Edit the configuration file as shown above, socks5 127.0.0.1 8123. Adjust the port 8123 to whatever port you set above. Now that proxychains is setup. This is what our setup now looks like:

graph LR subgraph Local Machine A[TCP Port :8123] B[SSH Client] D[Proxychains] end subgraph Remote Server C[Server A] end D -->|Connects to| A B -->|Opens Port| A B -->|SSH Tunnel| C

Examples

If Server B had an IP address of 10.10.10.11 we could do:

proxychains ssh [email protected]

This would allow us to connect directly using SSH. Or perhaps if you had a web service running on Server B and wanted to check a healthcheck endpoint to see if your API was running correctly you might do:

proxychains curl https://10.10.10.11/api/v1/healthcheck

Or if you wanted to use terraform to deploy something on Server B, you could do something like:

Terraform To get terraform to use our SOCKS proxy we need to export the HTTP_PROXY and HTTPS_PROXY variables.
export HTTP_PROXY=socks5://127.0.0.1:8123
export HTTPS_PROXY=socks5://127.0.0.1:8123
proxychains terraform plan
proxychains terraform apply
ProxyChains TCP proxychains will only proxy TCP connections from your Local Machine. However, it can resolve DNS through the proxy as well.
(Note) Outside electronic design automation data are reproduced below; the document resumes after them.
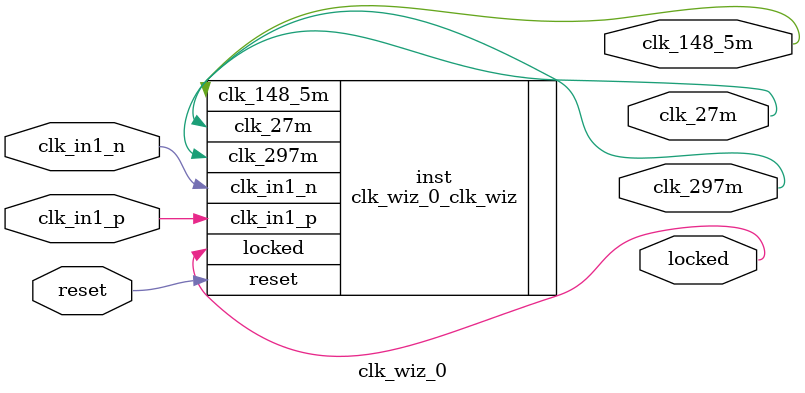
<source format=v>


`timescale 1ps/1ps

(* CORE_GENERATION_INFO = "clk_wiz_0,clk_wiz_v6_0_13_0_0,{component_name=clk_wiz_0,use_phase_alignment=false,use_min_o_jitter=false,use_max_i_jitter=false,use_dyn_phase_shift=false,use_inclk_switchover=false,use_dyn_reconfig=false,enable_axi=0,feedback_source=FDBK_AUTO,PRIMITIVE=MMCM,num_out_clk=3,clkin1_period=5.000,clkin2_period=10.0,use_power_down=false,use_reset=true,use_locked=true,use_inclk_stopped=false,feedback_type=SINGLE,CLOCK_MGR_TYPE=NA,manual_override=false}" *)

module clk_wiz_0 
 (
  // Clock out ports
  output        clk_27m,
  output        clk_148_5m,
  output        clk_297m,
  // Status and control signals
  input         reset,
  output        locked,
 // Clock in ports
  input         clk_in1_p,
  input         clk_in1_n
 );

  clk_wiz_0_clk_wiz inst
  (
  // Clock out ports  
  .clk_27m(clk_27m),
  .clk_148_5m(clk_148_5m),
  .clk_297m(clk_297m),
  // Status and control signals               
  .reset(reset), 
  .locked(locked),
 // Clock in ports
  .clk_in1_p(clk_in1_p),
  .clk_in1_n(clk_in1_n)
  );

endmodule

</source>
What is essentially going on here is that traffic is being sent from our Local Machine to Server A which can connect to Server B and pass traffic to the server. This in effect makes it seem our Local Machine can connect directly to Server B.

graph LR subgraph Local Machine A[TCP Port :8123] B[SSH Client] D[Proxychains] end subgraph Remote Server C[Server A] E[Server B] end subgraph Firewall E end D -->|Connects to| A B -->|Opens Port| A B -->|SSH Tunnel| C C -->|TCP Connection| E

So overall we have something as described in the diagram above!